:: Material shown ::
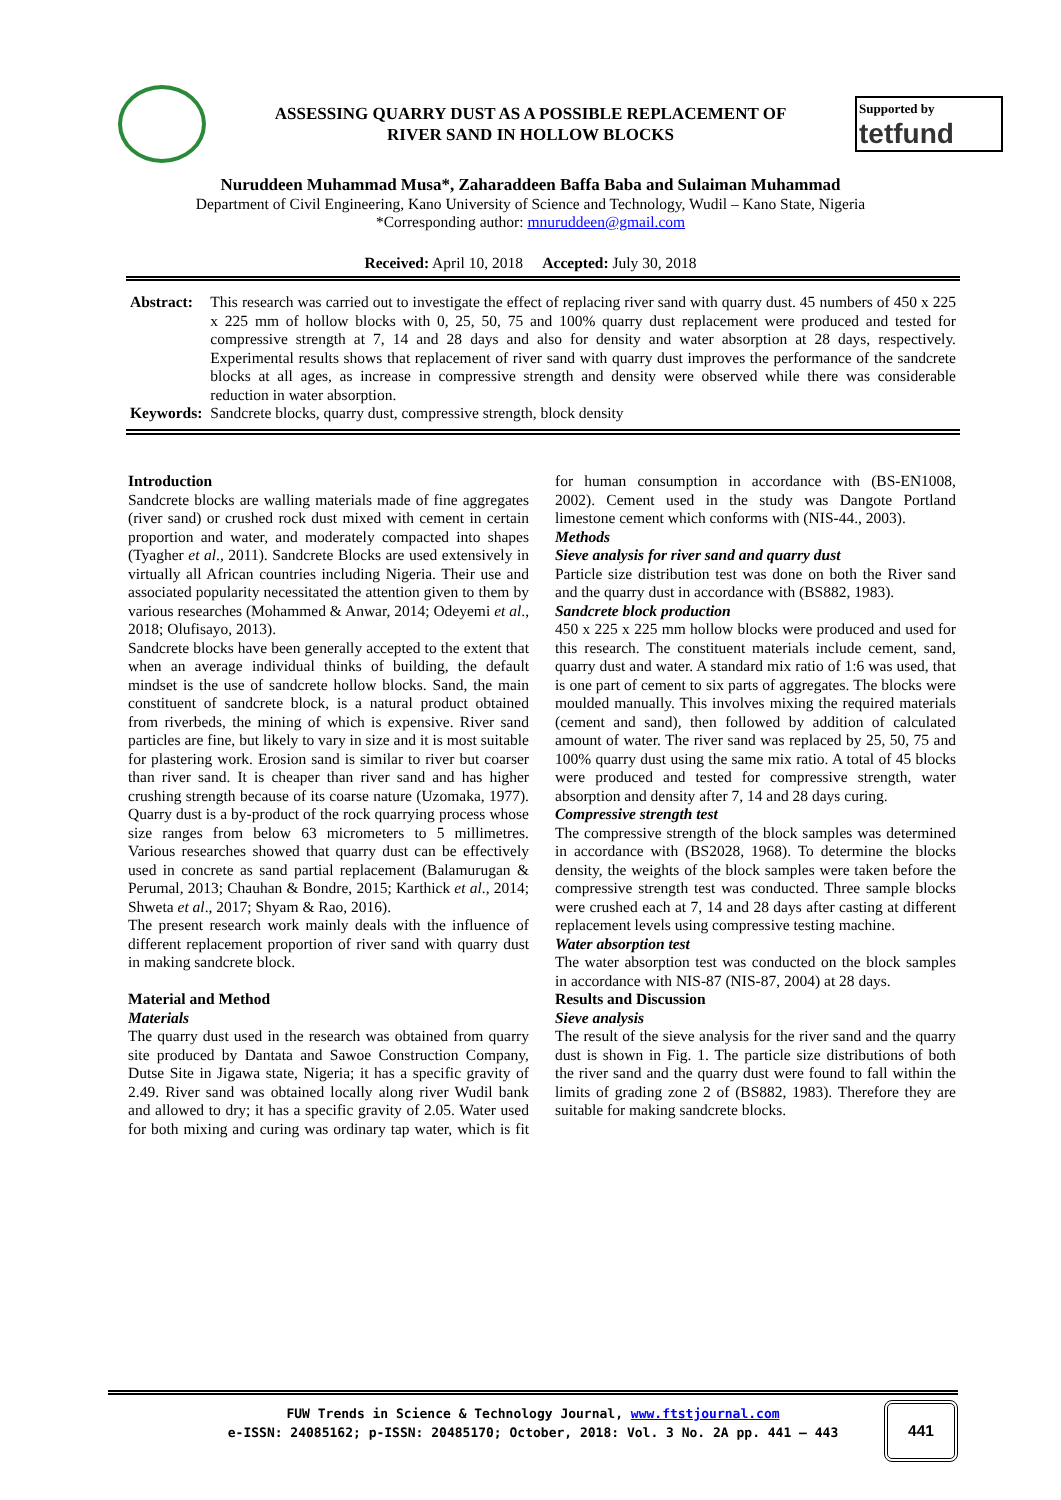ASSESSING QUARRY DUST AS A POSSIBLE REPLACEMENT OF
RIVER SAND IN HOLLOW BLOCKS
Supported by
tetfund
Nuruddeen Muhammad Musa*, Zaharaddeen Baffa Baba and Sulaiman Muhammad
Department of Civil Engineering, Kano University of Science and Technology, Wudil – Kano State, Nigeria
*Corresponding author: mnuruddeen@gmail.com
Received: April 10, 2018 Accepted: July 30, 2018
| Abstract: | This research was carried out to investigate the effect of replacing river sand with quarry dust. 45 numbers of 450 x 225 x 225 mm of hollow blocks with 0, 25, 50, 75 and 100% quarry dust replacement were produced and tested for compressive strength at 7, 14 and 28 days and also for density and water absorption at 28 days, respectively. Experimental results shows that replacement of river sand with quarry dust improves the performance of the sandcrete blocks at all ages, as increase in compressive strength and density were observed while there was considerable reduction in water absorption. |
| Keywords: | Sandcrete blocks, quarry dust, compressive strength, block density |
Introduction
Sandcrete blocks are walling materials made of fine aggregates (river sand) or crushed rock dust mixed with cement in certain proportion and water, and moderately compacted into shapes (Tyagher et al., 2011). Sandcrete Blocks are used extensively in virtually all African countries including Nigeria. Their use and associated popularity necessitated the attention given to them by various researches (Mohammed & Anwar, 2014; Odeyemi et al., 2018; Olufisayo, 2013).
Sandcrete blocks have been generally accepted to the extent that when an average individual thinks of building, the default mindset is the use of sandcrete hollow blocks. Sand, the main constituent of sandcrete block, is a natural product obtained from riverbeds, the mining of which is expensive. River sand particles are fine, but likely to vary in size and it is most suitable for plastering work. Erosion sand is similar to river but coarser than river sand. It is cheaper than river sand and has higher crushing strength because of its coarse nature (Uzomaka, 1977). Quarry dust is a by-product of the rock quarrying process whose size ranges from below 63 micrometers to 5 millimetres. Various researches showed that quarry dust can be effectively used in concrete as sand partial replacement (Balamurugan & Perumal, 2013; Chauhan & Bondre, 2015; Karthick et al., 2014; Shweta et al., 2017; Shyam & Rao, 2016).
The present research work mainly deals with the influence of different replacement proportion of river sand with quarry dust in making sandcrete block.
Material and Method
Materials
The quarry dust used in the research was obtained from quarry site produced by Dantata and Sawoe Construction Company, Dutse Site in Jigawa state, Nigeria; it has a specific gravity of 2.49. River sand was obtained locally along river Wudil bank and allowed to dry; it has a specific gravity of 2.05. Water used for both mixing and curing was ordinary tap water, which is fit for human consumption in accordance with (BS-EN1008, 2002). Cement used in the study was Dangote Portland limestone cement which conforms with (NIS-44., 2003).
Methods
Sieve analysis for river sand and quarry dust
Particle size distribution test was done on both the River sand and the quarry dust in accordance with (BS882, 1983).
Sandcrete block production
450 x 225 x 225 mm hollow blocks were produced and used for this research. The constituent materials include cement, sand, quarry dust and water. A standard mix ratio of 1:6 was used, that is one part of cement to six parts of aggregates. The blocks were moulded manually. This involves mixing the required materials (cement and sand), then followed by addition of calculated amount of water. The river sand was replaced by 25, 50, 75 and 100% quarry dust using the same mix ratio. A total of 45 blocks were produced and tested for compressive strength, water absorption and density after 7, 14 and 28 days curing.
Compressive strength test
The compressive strength of the block samples was determined in accordance with (BS2028, 1968). To determine the blocks density, the weights of the block samples were taken before the compressive strength test was conducted. Three sample blocks were crushed each at 7, 14 and 28 days after casting at different replacement levels using compressive testing machine.
Water absorption test
The water absorption test was conducted on the block samples in accordance with NIS-87 (NIS-87, 2004) at 28 days.
Results and Discussion
Sieve analysis
The result of the sieve analysis for the river sand and the quarry dust is shown in Fig. 1. The particle size distributions of both the river sand and the quarry dust were found to fall within the limits of grading zone 2 of (BS882, 1983). Therefore they are suitable for making sandcrete blocks.
FUW Trends in Science & Technology Journal, www.ftstjournal.com
e-ISSN: 24085162; p-ISSN: 20485170; October, 2018: Vol. 3 No. 2A pp. 441 – 443
441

:: Required action ::
Repeat the records above word for word. Pictures stay out of the copy.

:: Result of the exercise ::
ASSESSING QUARRY DUST AS A POSSIBLE REPLACEMENT OF
RIVER SAND IN HOLLOW BLOCKS
Supported by
tetfund
Nuruddeen Muhammad Musa*, Zaharaddeen Baffa Baba and Sulaiman Muhammad
Department of Civil Engineering, Kano University of Science and Technology, Wudil – Kano State, Nigeria
*Corresponding author: mnuruddeen@gmail.com
Received: April 10, 2018 Accepted: July 30, 2018
| Abstract: | This research was carried out to investigate the effect of replacing river sand with quarry dust. 45 numbers of 450 x 225 x 225 mm of hollow blocks with 0, 25, 50, 75 and 100% quarry dust replacement were produced and tested for compressive strength at 7, 14 and 28 days and also for density and water absorption at 28 days, respectively. Experimental results shows that replacement of river sand with quarry dust improves the performance of the sandcrete blocks at all ages, as increase in compressive strength and density were observed while there was considerable reduction in water absorption. |
| Keywords: | Sandcrete blocks, quarry dust, compressive strength, block density |
Introduction
Sandcrete blocks are walling materials made of fine aggregates (river sand) or crushed rock dust mixed with cement in certain proportion and water, and moderately compacted into shapes (Tyagher et al., 2011). Sandcrete Blocks are used extensively in virtually all African countries including Nigeria. Their use and associated popularity necessitated the attention given to them by various researches (Mohammed & Anwar, 2014; Odeyemi et al., 2018; Olufisayo, 2013).
Sandcrete blocks have been generally accepted to the extent that when an average individual thinks of building, the default mindset is the use of sandcrete hollow blocks. Sand, the main constituent of sandcrete block, is a natural product obtained from riverbeds, the mining of which is expensive. River sand particles are fine, but likely to vary in size and it is most suitable for plastering work. Erosion sand is similar to river but coarser than river sand. It is cheaper than river sand and has higher crushing strength because of its coarse nature (Uzomaka, 1977). Quarry dust is a by-product of the rock quarrying process whose size ranges from below 63 micrometers to 5 millimetres. Various researches showed that quarry dust can be effectively used in concrete as sand partial replacement (Balamurugan & Perumal, 2013; Chauhan & Bondre, 2015; Karthick et al., 2014; Shweta et al., 2017; Shyam & Rao, 2016).
The present research work mainly deals with the influence of different replacement proportion of river sand with quarry dust in making sandcrete block.
Material and Method
Materials
The quarry dust used in the research was obtained from quarry site produced by Dantata and Sawoe Construction Company, Dutse Site in Jigawa state, Nigeria; it has a specific gravity of 2.49. River sand was obtained locally along river Wudil bank and allowed to dry; it has a specific gravity of 2.05. Water used for both mixing and curing was ordinary tap water, which is fit for human consumption in accordance with (BS-EN1008, 2002). Cement used in the study was Dangote Portland limestone cement which conforms with (NIS-44., 2003).
Methods
Sieve analysis for river sand and quarry dust
Particle size distribution test was done on both the River sand and the quarry dust in accordance with (BS882, 1983).
Sandcrete block production
450 x 225 x 225 mm hollow blocks were produced and used for this research. The constituent materials include cement, sand, quarry dust and water. A standard mix ratio of 1:6 was used, that is one part of cement to six parts of aggregates. The blocks were moulded manually. This involves mixing the required materials (cement and sand), then followed by addition of calculated amount of water. The river sand was replaced by 25, 50, 75 and 100% quarry dust using the same mix ratio. A total of 45 blocks were produced and tested for compressive strength, water absorption and density after 7, 14 and 28 days curing.
Compressive strength test
The compressive strength of the block samples was determined in accordance with (BS2028, 1968). To determine the blocks density, the weights of the block samples were taken before the compressive strength test was conducted. Three sample blocks were crushed each at 7, 14 and 28 days after casting at different replacement levels using compressive testing machine.
Water absorption test
The water absorption test was conducted on the block samples in accordance with NIS-87 (NIS-87, 2004) at 28 days.
Results and Discussion
Sieve analysis
The result of the sieve analysis for the river sand and the quarry dust is shown in Fig. 1. The particle size distributions of both the river sand and the quarry dust were found to fall within the limits of grading zone 2 of (BS882, 1983). Therefore they are suitable for making sandcrete blocks.
FUW Trends in Science & Technology Journal, www.ftstjournal.com
e-ISSN: 24085162; p-ISSN: 20485170; October, 2018: Vol. 3 No. 2A pp. 441 – 443
441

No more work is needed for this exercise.